Two very important anniversaries are approaching - the 50th anniversary of Jack Bogle's entry into the mutual fund industry and the 25th anniversary of the indexed mutual fund. The two are intimately connected.
Mr. Bogle, the founder of the Vanguard Group in Valley Forge, Pa., began his career July 5, 1951, at the Wellington Fund of Boston. He started the first indexed mutual fund, then called the First Index Investment Trust and now called the Vanguard Index 500 Fund, in August 1976.
Mr. Bogle founded the Vanguard Group in 1974 after a dispute with Wellington Management Co. Vanguard was established to administer the 11 mutual funds managed and sold by Wellington.
Vanguard was prohibited from managing money by the terms of Mr. Bogle's agreement with Wellington after the split. But he soon realized Vanguard could not survive on administration fees alone and decided to start an indexed mutual fund.
When the directors of Wellington protested he was breaking the agreement, he pointed out that the index fund was not "managed."
For his troubles in starting the index fund, he received a great deal of criticism and scorn. He was accused of enticing investors to settle for "mediocrity," and the index fund was called "Bogle's folly."
Mr. Bogle paid no attention to the critics. The research he had done on mutual funds for his dissertation at Princeton University and his experience at Wellington had convinced him that mutual funds had a hard time beating the market.
He also was influenced by an article written by Paul Samuelson, the Nobel Prize-winning economist, making the same point and one by Charles D. Ellis, founder of Greenwich Associates, a financial consulting firm, about investment management being "the loser's game." And he was aware of the index funds that had been started by Wells Fargo Bank and Trust, San Francisco, and American National Bank and Trust, Chicago.
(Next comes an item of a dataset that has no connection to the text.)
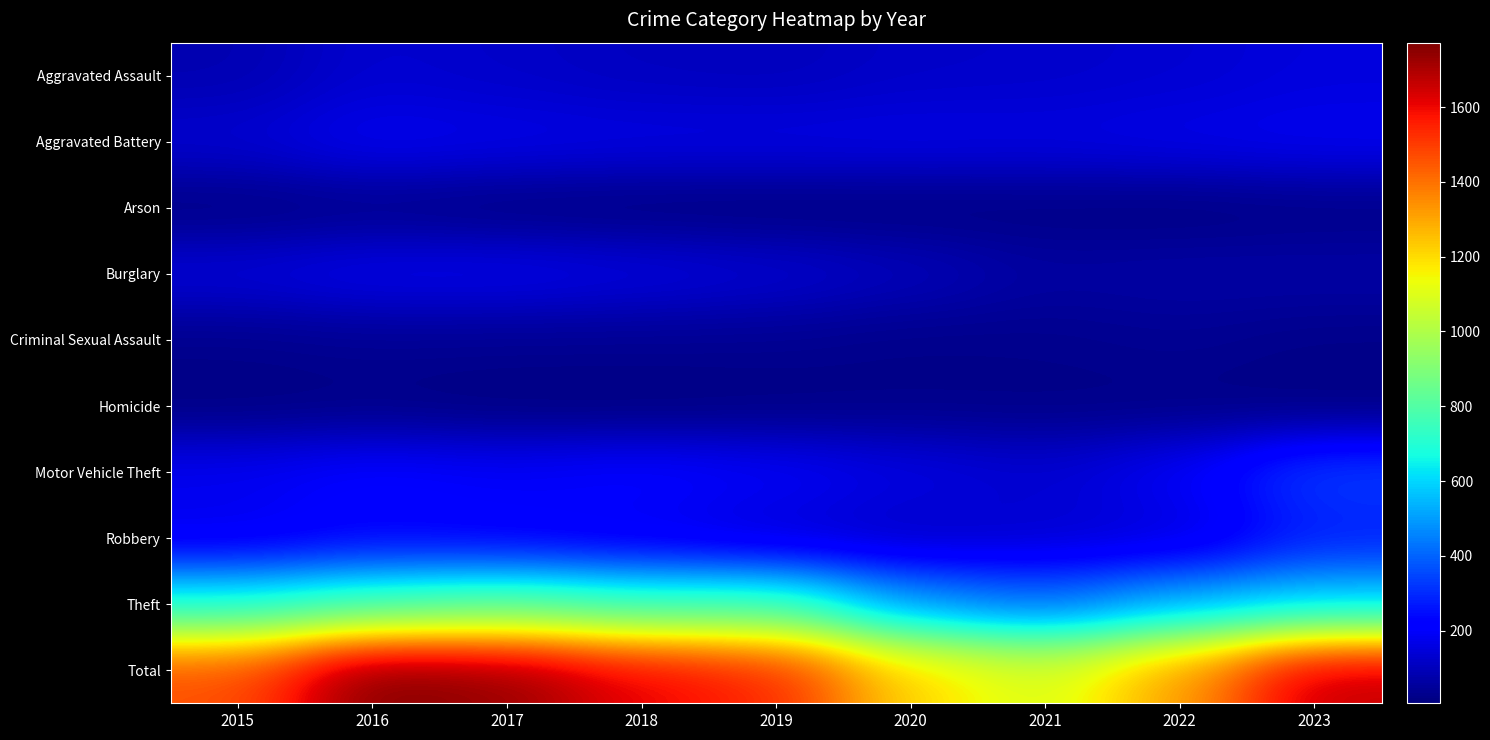

Which label corresponds to the largest value in the chart?

2016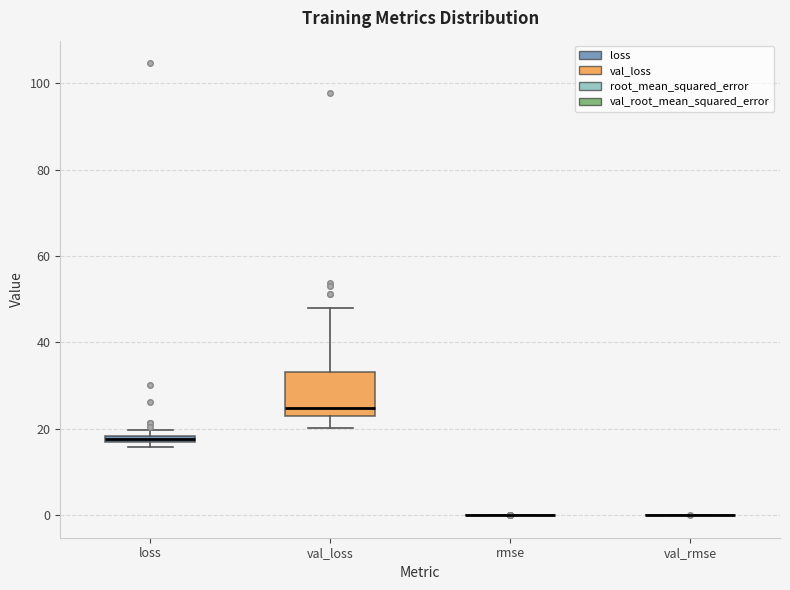

Which box is the tallest, from its lower edge to its upper edge?

val_loss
One obvious reason for the failure of actively managed funds is that they incur costs the market index does not incur, such as trading costs. Add management fees of 1% or more, and the mutual fund investor was unlikely to beat the index even before taxes. Because there was no portfolio manager to pay and no analysts, the costs of the index fund could be reduced even more. Mr. Bogle was able to offer his indexed mutual fund at a management fee of 0.45%, compared with an average for actively managed funds of 1.3%. It now is even lower, at 0.18%.
Now the fund has $92 billion, and it is the world's largest mutual fund.
Mr. Bogle's importance to investors goes far beyond the index funds. There is little doubt that his hectoring of the industry over its excessive fees, combined with the price competition offered by the index funds, has helped slow the rise of mutual fund fees in general.
He continues to point out that while mutual fund assets have grown enormously, presumably bringing great economies of scale, mutual fund management fees actually have increased to an average of 1.6%, from the 0.78% charged in 1950.
Imagine what the fees might be without Jack Bogle to help hold them down. Imagine what that would mean to 401(k) and IRA investors. Imagine what the investment industry would be like without him. Unthinkable!